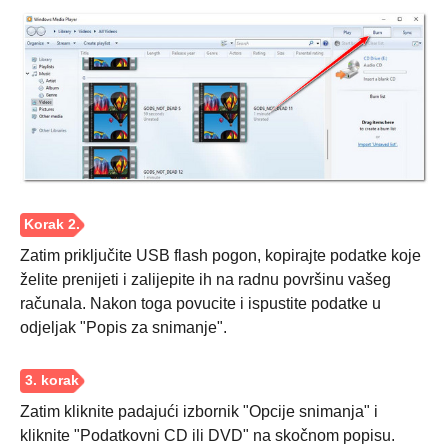
Zatim priključite USB flash pogon, kopirajte podatke koje
želite prenijeti i zalijepite ih na radnu površinu vašeg
računala. Nakon toga povucite i ispustite podatke u
odjeljak "Popis za snimanje".
Zatim kliknite padajući izbornik "Opcije snimanja" i
kliknite "Podatkovni CD ili DVD" na skočnom popisu.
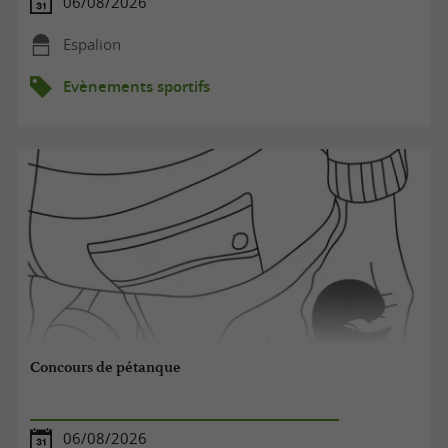
06/08/2026
Espalion
Evènements sportifs
Concours de pétanque
06/08/2026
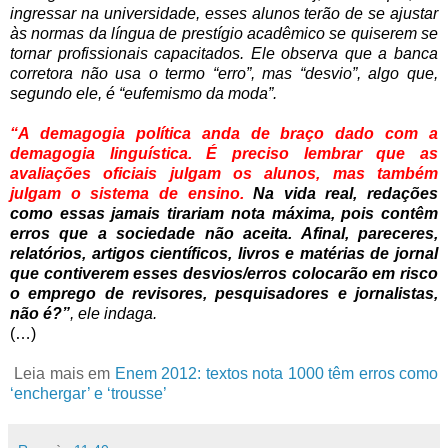
ingressar na universidade, esses alunos terão de se ajustar
às normas da língua de prestígio acadêmico se quiserem se
tornar profissionais capacitados. Ele observa que a banca
corretora não usa o termo “erro”, mas “desvio”, algo que,
segundo ele, é “eufemismo da moda”.
“A demagogia política anda de braço dado com a
demagogia linguística. É preciso lembrar que as
avaliações oficiais julgam os alunos, mas também
julgam o sistema de ensino.
Na vida real, redações
como essas jamais tirariam nota máxima, pois contêm
erros que a sociedade não aceita. Afinal, pareceres,
relatórios, artigos científicos, livros e matérias de jornal
que contiverem esses desvios/erros colocarão em risco
o emprego de revisores, pesquisadores e jornalistas,
não é?”
, ele indaga.
(…)
Leia mais em
Enem 2012: textos nota 1000 têm erros como
‘enchergar’ e ‘trousse’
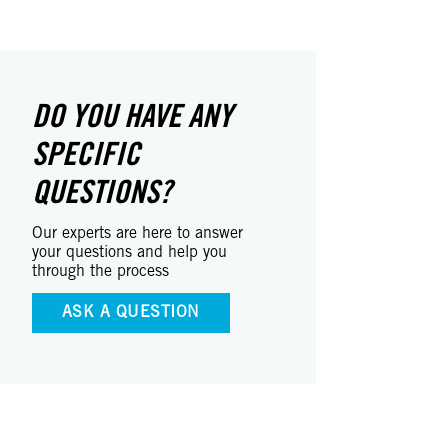
DO YOU HAVE ANY
SPECIFIC
QUESTIONS?
Our experts are here to answer
your questions and help you
through the process
ASK A QUESTION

Aim of the exercise: Count the lines in the records that contain the string "kliknite", treating uppercase and lowercase letters as different, and reply with the number alone.

Your response: 2